Note for students: The possible research projects listed on this page may not be comprehensive or up to date. Always feel free to contact the staff for more information, and also with your own research ideas.

  • Condensed matter physicists sometimes pity our colleagues in high-energy physics. They are limited to studying a single vacuum and its excitations: the particles of the standard model. For condensed matter physicists every new phase of matter brings a new ‘vacuum’. Remarkably the low-energy excitations of these new vacua can be very different from the individual electrons, protons and neutrons that constitute the material. The condensed matter multiverse contains universes where the particle-like excitations carry only a fraction of the elementary electronic charge are magnetic monopole, or are their own antiparticle. None of these properties have ever been observed in the particles found in free space. Often emergent gauge fields accompany these ‘fractionalized’ particles, just as electromagnetic gauge fields accompany charged particles.

    In this project you will discover the nature of the particles that emerge a recently phase of matter – the spin-state ice – that is predicted to occur in spin crossover materials. You will develop new theories of these materials and seek to discover other exotic phases in them.
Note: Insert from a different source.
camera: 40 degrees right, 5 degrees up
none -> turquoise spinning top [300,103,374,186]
  • Some molecules are magnetic. Others are not. Spin-crossover molecules are unusual because they can be switched between magnetic (high-spin) and non-magnetic (more generally, low-spin) states by temperature, pressure, chemical environment, or irradiation by light. Furthermore, materials containing spin-crossover molecules can display phase transitions between states with different spatial patterns of molecules with high- and low-spin that have similarities to emergent states with magnetic, orbital and charge ordering, such as antiferromagnetism.
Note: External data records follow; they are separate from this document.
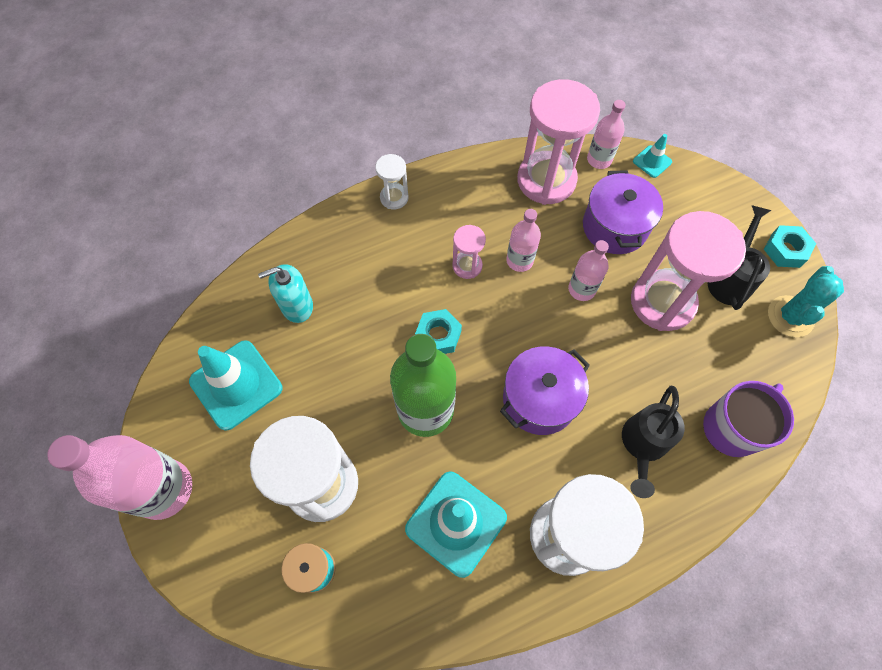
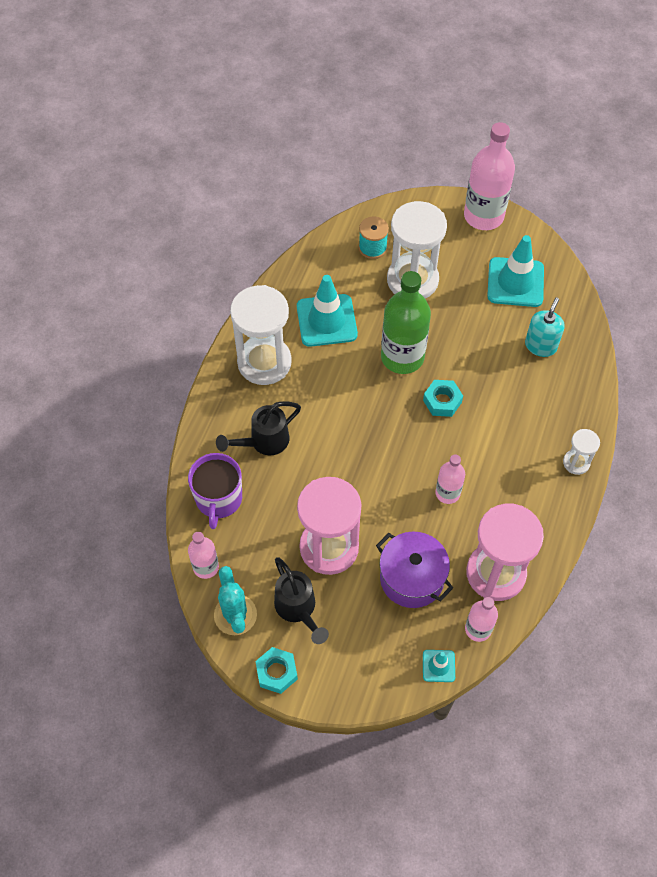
camera: 135 degrees right, 5 degrees down
pink hourglass [452,225,486,279] -> none
purple pot [500,346,590,435] -> none
pink bottle [568,240,609,301] -> pink bottle moved to [188,532,219,579]
black watering can [622,385,685,498] -> black watering can turned 105 degrees counterclockwise [216,401,301,455]

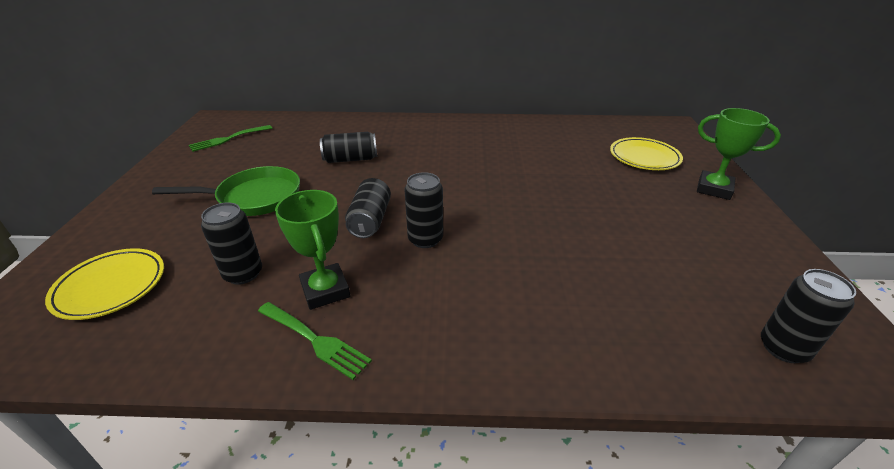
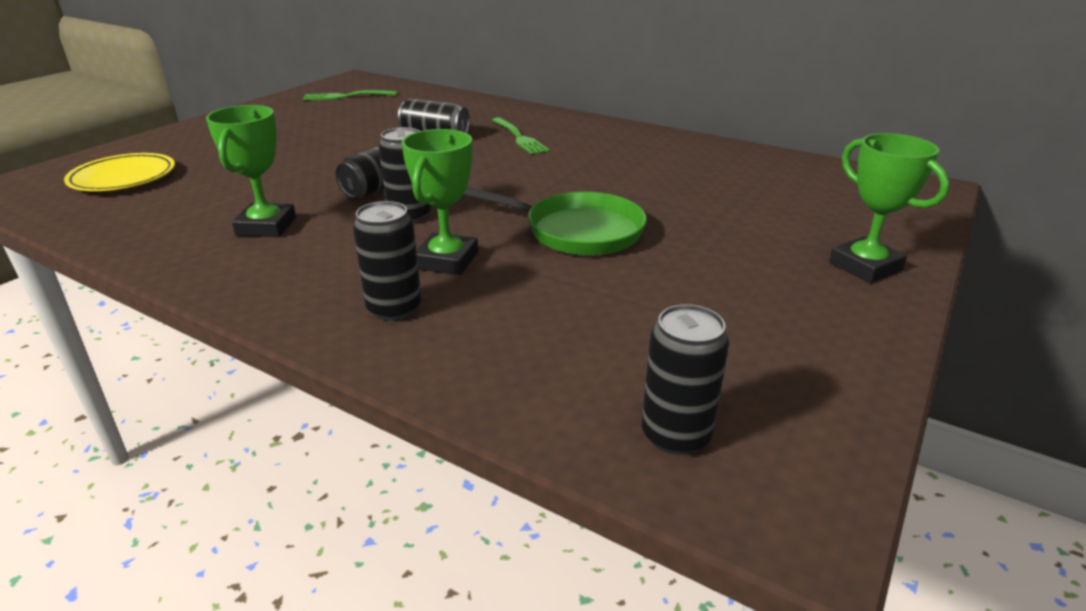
camera: 30 degrees right, 5 degrees down
green pan [152,166,300,216] -> green pan moved to [463,187,647,256]
black can [201,202,262,285] -> black can moved to [353,201,422,321]
green fork [258,302,372,380] -> green fork moved to [492,117,550,155]
yellow plate [610,137,683,170] -> none
none -> green trophy [401,129,478,275]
    The fundamental question you will investigate is: why does this happen? This will require the application of state-of-the-art computational methodologies to describe the quantum behavior of the electrons in these materials. Importantly, the electrons interact strongly with one another in these systems. This means that the behaviors are collective and the standard approaches to chemistry, where we treat each electron independently, fail miserably. Instead you will use supercomputers to model the collective physics.

  • Materials are vital for modern technology. Our understanding and control of the physics of silicon enabled the digital revolution. But electron-electron interactions are not important for the physics of silicon. In many other materials quantum mechanical electron-electron interactions determine the properties of the materials. These quantum materials show amazing properties such as high temperature superconductivity and sometime have excitations that are very different from the properties of the vacuum [1]. If we could routinely design and control quantum materials it would revolutionise technologies from electricity distribution to computing. But currently we have very limited abilities to design quantum materials. A new class of materials, MOFs, may be the key to enabling the rational design of quantum materials. Several projects are available in this area using techniques varying from supercomputer calculations to pen and paper theory to help change this in collaboration with world leading synthetic chemists and experimental physicists.

    [1] B. J. Powell, The expanding materials multiverse, Science 360, 1074 (2018)

  • A room temperature, ambient pressure superconductor would change the world. We could plant "farms" of solar panels in the outback and losslessly transport the energy generated to capital cities and Asia, dramatically lowering the cost of power generation. But the world record for the highest temperature ambient pressure superconductor hasn't increased in decades.

    However, new types of materials have recently emerged that can be clicked together like lego. This offers us the chance to design new materials with taylored propoerties from the ground up. However, doing so is a formidable theoretical challenge that requires understanding the quantum mechanical behaviours of 10^23 electrons simulatneously? In this project you will develop and apply new theoretical techniques to attack this problem.